Request for comments on language extension: Safe arrays and pointers for C.

2012-08-31 Thread John Nagle
   We have proposed an extension to C (primarily) and C++ (possibly)
to address buffer overflow prevention.  Buffer overflows are still
a huge practical problem in C, and much important code is still
written in C.  This is a new approach that may actually work.

The proposal,
"Safe arrays amd pointers for C, round 2", is here:

http://www.animats.com/papers/languages/safearraysforc41.pdf

This has been discussed on Lambda the Ultimate and comp.std.c,
and the flaws found in those discussions have been dealt with.
So far, no one has found a killer reason why this can't work.

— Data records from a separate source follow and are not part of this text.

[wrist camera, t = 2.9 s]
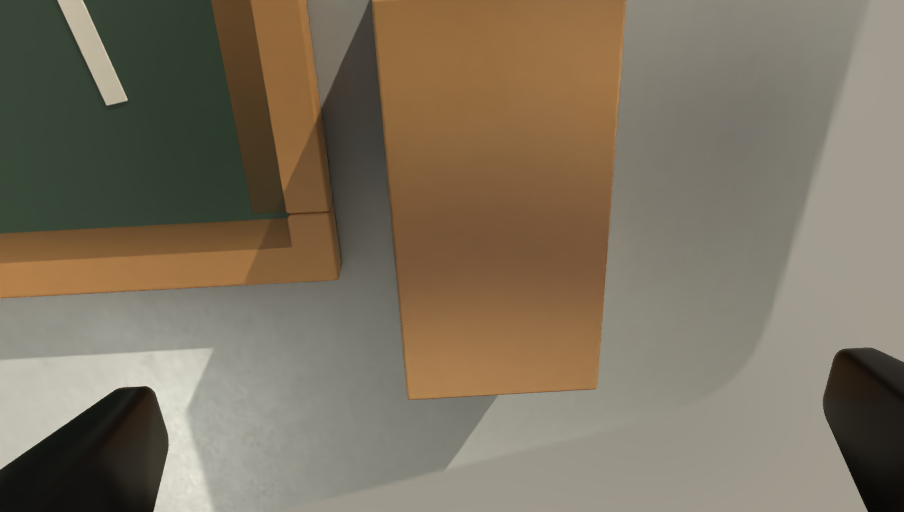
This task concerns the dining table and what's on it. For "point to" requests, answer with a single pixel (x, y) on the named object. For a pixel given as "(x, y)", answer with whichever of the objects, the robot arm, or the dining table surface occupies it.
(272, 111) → the chalkboard
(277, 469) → the dining table surface
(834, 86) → the dining table surface
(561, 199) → the eraser
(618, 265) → the dining table surface
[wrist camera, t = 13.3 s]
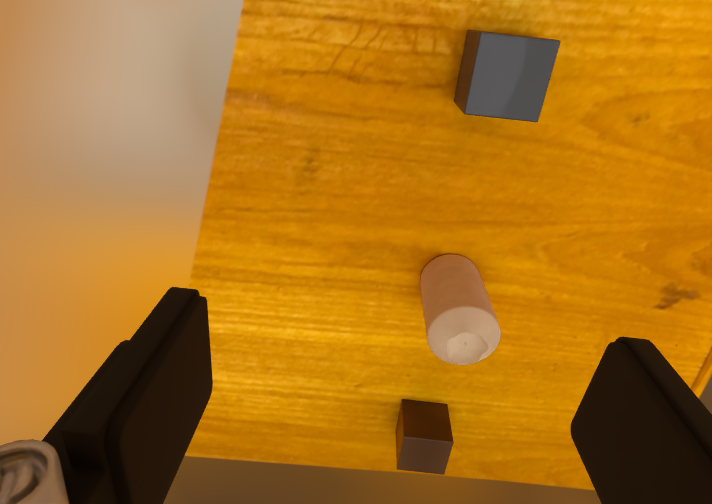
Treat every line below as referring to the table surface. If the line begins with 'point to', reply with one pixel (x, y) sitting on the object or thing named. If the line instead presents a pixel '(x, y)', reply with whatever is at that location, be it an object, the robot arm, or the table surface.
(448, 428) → the far block
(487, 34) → the near block
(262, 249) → the table surface
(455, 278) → the candle
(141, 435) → the robot arm
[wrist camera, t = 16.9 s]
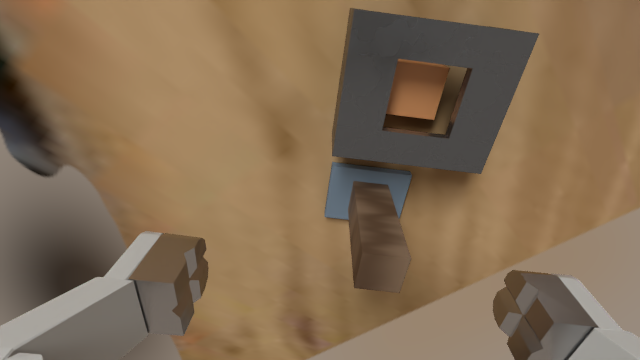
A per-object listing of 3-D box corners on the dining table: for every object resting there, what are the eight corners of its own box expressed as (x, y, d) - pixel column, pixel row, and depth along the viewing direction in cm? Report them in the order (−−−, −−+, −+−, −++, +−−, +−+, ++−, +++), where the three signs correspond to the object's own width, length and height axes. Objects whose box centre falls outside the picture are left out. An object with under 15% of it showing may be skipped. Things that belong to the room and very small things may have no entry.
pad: (409, 171, 36) (411, 175, 35) (395, 220, 40) (397, 225, 39) (332, 162, 36) (332, 166, 35) (324, 212, 40) (324, 216, 39)
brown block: (388, 184, 36) (411, 258, 26) (380, 213, 38) (399, 292, 28) (353, 180, 36) (362, 253, 26) (347, 209, 38) (354, 287, 28)
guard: (501, 28, 29) (539, 33, 24) (458, 148, 35) (480, 173, 30) (350, 7, 29) (354, 9, 23) (332, 132, 34) (332, 156, 29)
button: (441, 63, 30) (449, 68, 28) (427, 112, 33) (434, 119, 30) (391, 57, 30) (396, 61, 28) (381, 106, 33) (384, 113, 30)
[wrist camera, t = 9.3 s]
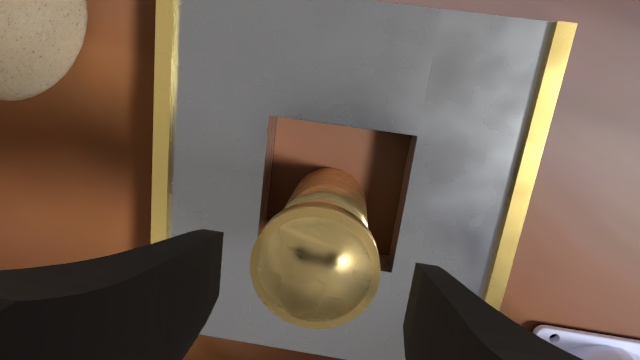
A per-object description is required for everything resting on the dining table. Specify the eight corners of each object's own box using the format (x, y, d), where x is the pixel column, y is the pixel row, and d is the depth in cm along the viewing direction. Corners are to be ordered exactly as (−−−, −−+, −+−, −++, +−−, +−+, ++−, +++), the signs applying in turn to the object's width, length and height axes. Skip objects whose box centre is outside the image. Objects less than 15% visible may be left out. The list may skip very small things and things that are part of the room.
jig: (551, 30, 19) (577, 23, 16) (467, 357, 23) (479, 386, 21) (179, -15, 20) (156, -27, 17) (167, 306, 24) (148, 329, 22)
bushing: (377, 168, 21) (390, 218, 13) (365, 248, 22) (370, 338, 14) (291, 157, 21) (254, 199, 14) (283, 237, 22) (245, 319, 15)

The proposal is to combine the concepts of C variable length
array formal parameters and C++ references.  This allows
passing arrays as arrays, rather than pointers.
For "strict mode" translation units, arrays must be passed in
this way.  For compatibility with old code, strict mode
code can call non-strict mode code, and vice versa.
When strict mode code calls strict mode code, there is
checking to insure that sizes match.  This approach
doesn't require array descriptors or "fat pointers".

Example: Standard UNIX/Linux/Posix read, new strict form:

  int read(size_t n; int fd, void_space(&buf)[n], size_t n);

The array parameter as a sized reference, an array of size n.

"void_space" is a new type, like "void *" for type matching
purposes, but like "char" for space allocation.

The initial "size_t n;" is an existing GCC extension, a forward
parameter declaration, needed because the array parameter
precedes the size parameter.

In non-strict code, this can be called with the good old form:

char inbuf[512];
int stat = read(somefd, inbuf, 512);

The size is not checked in non-strict code.  In strict code,
the compiler would generate a size check, based on the
prototype, that the size of the actual parameter matched the
size of the variable length formal parameter.

In strict code, arrays generally have to be passed around as references,
to keep the associated size information.  There's also a way to
do this for structs. So this goes beyond C variable length arrays.
Again, there are no array descriptors; declarations tell the
language where to find the size of an array.  So code is
compatible at the object level.

There's more, but that's the main idea.  Programs would
be migrated to strict mode from the bottom up.  First
standard libraries, then security-critical libraries,
then security-critical applications.

What I'd like for now is an an estimate of how hard this would
be to implement in GCC.  Most of the necessary features, or
something close to them, are already implemented in GCC.
Implementors, please comment.  Thanks.

John Nagle
Animats


Re: Request for comments on language extension: Safe arrays and pointers for C.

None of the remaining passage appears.